1. A method for increasing zeaxanthin or/and lutein stearate or/and anther xanthin in millet, which comprises mutating a gene encoding a silk protein in millet to increase zeaxanthin or/and lutein stearate or/and anther xanthin content in millet;

the SilcYE protein is a1) or a2) as follows:

a1) the protein with the amino acid sequence shown as SEQ ID No.1 in the sequence table;

a2) a fusion protein obtained by connecting labels at the N terminal or/and the C terminal of a 1);

the mutation is any one of the following:

b1) mutating a SiLCYE gene shown as SEQ ID No.2 in a sequence table into SiLCYE/+1bp, wherein the SiLCYE/+1bp is a DNA molecule obtained by inserting a nucleotide T between 187 th to 188 th nucleotides of the SEQ ID No.2 in the sequence table and keeping other nucleotide sequences of the SEQ ID No.2 unchanged;

b2) the SiLCYE gene shown in SEQ ID No.2 in the sequence table is mutated into SiLCYE/-1bp, and the SiLCYE/-1bp is a DNA molecule obtained by deleting 186 th nucleotide G of the SEQ ID No.2 in the sequence table and keeping other nucleotide sequences of the SEQ ID No.2 unchanged;

b3) the SiLCYE gene shown by SEQ ID No.2 in the sequence table is mutated into SiLCYE/-3bp, wherein the SiLCYE/-3bp is a DNA molecule obtained by deleting the nucleotide GAC between 183 rd and 185 th positions of the SEQ ID No.2 in the sequence table and keeping other nucleotide sequences of the SEQ ID No.2 unchanged.

2. The method of claim 1 wherein the SilcYE protein encoding gene in the mutant fox is achieved by introducing into the fox a CRISPR/Cas9 system comprising a recombinant expression vector containing a DNA molecule that expresses a gRNA targeted to said protein encoding gene.

3. The method of claim 2, wherein the target sequence of the gRNA is depicted in SEQ ID No.2 at position 171 and 190 of the sequence Listing.
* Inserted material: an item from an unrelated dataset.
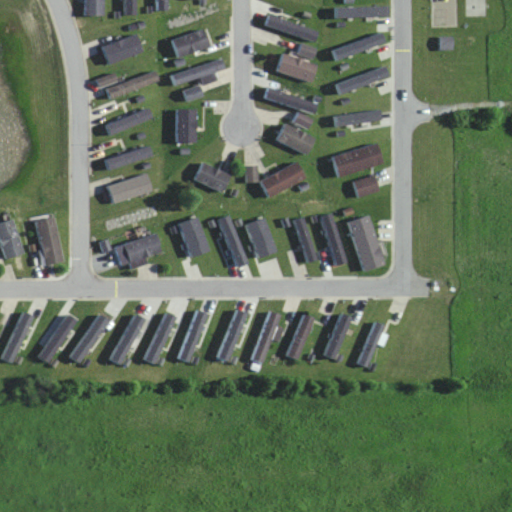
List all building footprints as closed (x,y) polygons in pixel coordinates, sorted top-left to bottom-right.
[(83,0),(84,16),(102,16),(102,0),(83,0)] [(177,58),(208,46),(202,29),(170,41),(177,58)] [(106,65),(145,52),(139,34),(100,48),(106,65)] [(450,36),(438,36),(438,50),(450,50),(450,36)] [(314,50),(300,44),(296,53),(309,59),(314,50)] [(274,72),(309,82),(314,64),(280,54),(274,72)] [(213,80),(211,72),(222,70),(219,60),(170,73),(174,86),(198,79),(199,84),(213,80)] [(104,87),(106,97),(157,85),(154,75),(104,87)] [(185,101),(199,97),(197,86),(182,90),(185,101)] [(194,110),(175,110),(175,144),(194,144),(194,110)] [(306,128),(309,118),(295,114),(292,123),(306,128)] [(275,141),(304,155),(312,138),(282,124),(275,141)] [(380,165),(375,145),(330,156),(335,177),(380,165)] [(267,199),(303,179),(294,163),(258,183),(267,199)] [(220,194),(229,177),(201,164),(193,180),(220,194)] [(245,182),(254,182),(254,167),(245,167),(245,182)] [(112,205),(150,192),(144,174),(106,187),(112,205)] [(351,181),(354,197),(375,192),(372,176),(351,181)] [(347,220),(360,270),(381,265),(367,215),(347,220)] [(33,222),(42,265),(61,261),(52,218),(33,222)] [(293,220),(305,262),(314,260),(301,218),(293,220)] [(0,247),(4,260),(22,254),(10,220),(0,223),(0,247)] [(269,339),(275,342),(279,329),(274,327),(278,315),(267,311),(251,360),(261,364),(269,339)] [(295,360),(312,318),(302,314),(285,355),(295,360)] [(355,362),(364,366),(383,325),(374,321),(355,362)]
4. The application of the substance of the SiLCYE protein coding gene in the mutant millet in regulating and controlling the content of the zeaxanthin or/and lutein stearate or/and anther xanthin of the millet;

the SilcYE protein is a1) or a2) as follows:

the mutation is any one of the following:

b2) the SiLCYE gene shown by SEQ ID No.2 in the sequence table is mutated into SiLCYE/-1bp, and the SiLCYE/-1bp is a DNA molecule obtained by deleting 186 th nucleotide G of the SEQ ID No.2 in the sequence table and keeping other nucleotide sequences of the SEQ ID No.2 unchanged;

5. The use of claim 4, wherein: the substance of the SiLCYE protein coding gene in the mutant millet is the biological material described in the following B1) or B2):

B1) a nucleic acid molecule that inhibits or reduces expression of a gene encoding the SilcYE protein;

6. The use of claim 5 wherein B1) said nucleic acid molecule is a DNA molecule that expresses a gRNA targeted to said gene encoding a SiLCYE protein or is a gRNA targeted to said gene encoding a SiLCYE protein.